▶ _SUPPLIED RECORDS_:
- - - - - - -

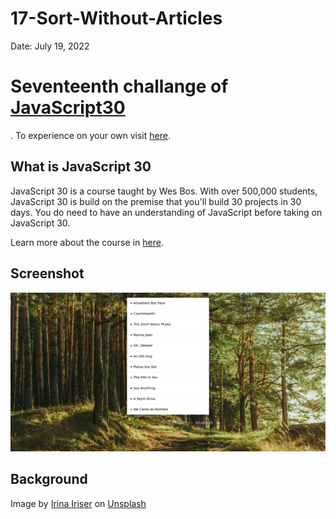 # 17-Sort-Without-Articles

Date: July 19, 2022

# Seventeenth challange of [JavaScript30](https://javascript30.com/)

. To experience on your own visit [here](https://rohit-saini7.github.io/17-Sort-Without-Articles/).

## What is JavaScript 30

JavaScript 30 is a course taught by Wes Bos. With over 500,000 students, JavaScript 30 is build on the premise that you'll build 30 projects in 30 days. You do need to have an understanding of JavaScript before taking on JavaScript 30.

Learn more about the course in [here](https://javascript30.com/).

## Screenshot

![Screendhot](./assets/screenshot.png)

## Background

Image by [Irina Iriser](https://unsplash.com/@iriser) on [Unsplash](https://unsplash.com/s/photos/forest-wallpaper)
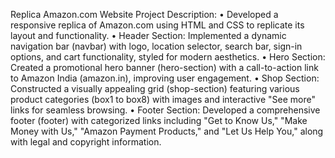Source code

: Replica Amazon.com Website
Project Description:
•	Developed a responsive replica of Amazon.com using HTML and CSS to replicate its layout and functionality.
•	Header Section: Implemented a dynamic navigation bar (navbar) with logo, location selector, search bar, sign-in options, and cart functionality, styled for modern aesthetics.
•	Hero Section: Created a promotional hero banner (hero-section) with a call-to-action link to Amazon India (amazon.in), improving user engagement.
•	Shop Section: Constructed a visually appealing grid (shop-section) featuring various product categories (box1 to box8) with images and interactive "See more" links for seamless browsing.
•	Footer Section: Developed a comprehensive footer (footer) with categorized links including "Get to Know Us," "Make Money with Us," "Amazon Payment Products," and "Let Us Help You," along with legal and copyright information.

- - - - - - -

▶ _DIRECTIONS FOR THIS TASK_:
Wherever the word "course" turns up in the material, copy the whole line.

▶ _YOUR RESPONSE_:
JavaScript 30 is a course taught by Wes Bos. With over 500,000 students, JavaScript 30 is build on the premise that you'll build 30 projects in 30 days. You do need to have an understanding of JavaScript before taking on JavaScript 30.
Learn more about the course in [here](https://javascript30.com/).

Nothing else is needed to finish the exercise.